Оказавшись в Париже, она устремилась в архивы и библиотеки — и нашла тот самый договор между Жаном Жанноном и Королевским печатным двором о покупке шрифтов, а также несколько образцов печатной продукции Жаннона, которая позволила точно атрибутировать его шрифты. Результаты своих исследований она опубликовала под мужским псевдонимом Paul Beaujon, позже объяснив, что «иначе никто не поверил бы, что какая-то женщина может знать что-нибудь о типографском деле, полиграфии и тому подобном».
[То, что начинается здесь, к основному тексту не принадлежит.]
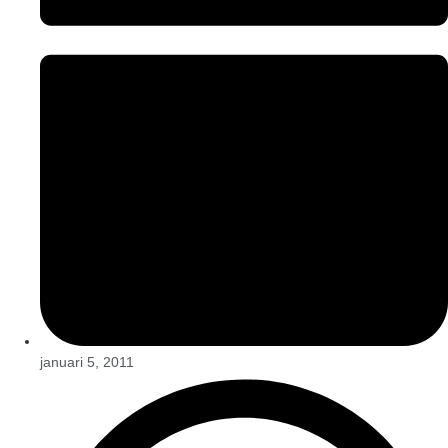
januari 5, 2011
ATF Garamond, или Garamond No.3, созданный компанией American Type Founders как «возрождённый» шрифт Гарамона на основе матриц Жаннона |
Дальше выяснилось много интересного. Например, что созданный компанией American Type Founders в 1917 году шрифт ATF Garamond, или Garamond No.3, на самом деле сделан на основе матриц Жаннона. Как и разработанный в 1922–1923 годах концерном Monotype шрифт Monotype Garamond, а также Garamont, созданный знаменитым американским дизайнером шрифтов Фредериком Гауди. С годами этот список разрастался и сегодня насчитывает пару десятков позиций.
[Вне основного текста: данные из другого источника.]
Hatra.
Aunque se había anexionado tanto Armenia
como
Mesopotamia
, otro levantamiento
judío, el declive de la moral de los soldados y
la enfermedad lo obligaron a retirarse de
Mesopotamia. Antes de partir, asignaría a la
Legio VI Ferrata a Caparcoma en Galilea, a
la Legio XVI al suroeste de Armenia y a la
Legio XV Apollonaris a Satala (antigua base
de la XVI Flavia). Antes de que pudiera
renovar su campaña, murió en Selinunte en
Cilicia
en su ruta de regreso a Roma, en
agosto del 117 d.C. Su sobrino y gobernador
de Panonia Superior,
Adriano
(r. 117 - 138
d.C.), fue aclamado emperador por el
Итак, справедливость восторжествовала? Жаннон вошёл в историю как автор образцов для многих шрифтов, используемых сегодня в полиграфии и текстовых редакторах. Но поменять названия этих шрифтов почему-то так и не удосужились. Все они признаны, но всё так и носят имя Клода Гарамона — национального достояния Франции. Всё-таки хорошо, что человек не может заглянуть в будущее. Наверняка Жаннону было бы даже приятно, что его работу перепутали с творением мэтра, но всё-таки он захотел бы видеть её на Всемирной выставке под своим именем. С другой стороны, будучи верно атрибутированными, матрицы какого-то Жана Жаннона на этой выставке и не появились бы.
Об авторе: Ксения Чепикова, историк, переводчик, популяризатор науки. Специалист по истории Западной Европы XVI—XVII веков, истории науки и знаний. Автор ряда книг и статей по истории науки, образования, книгопечатания, картографии.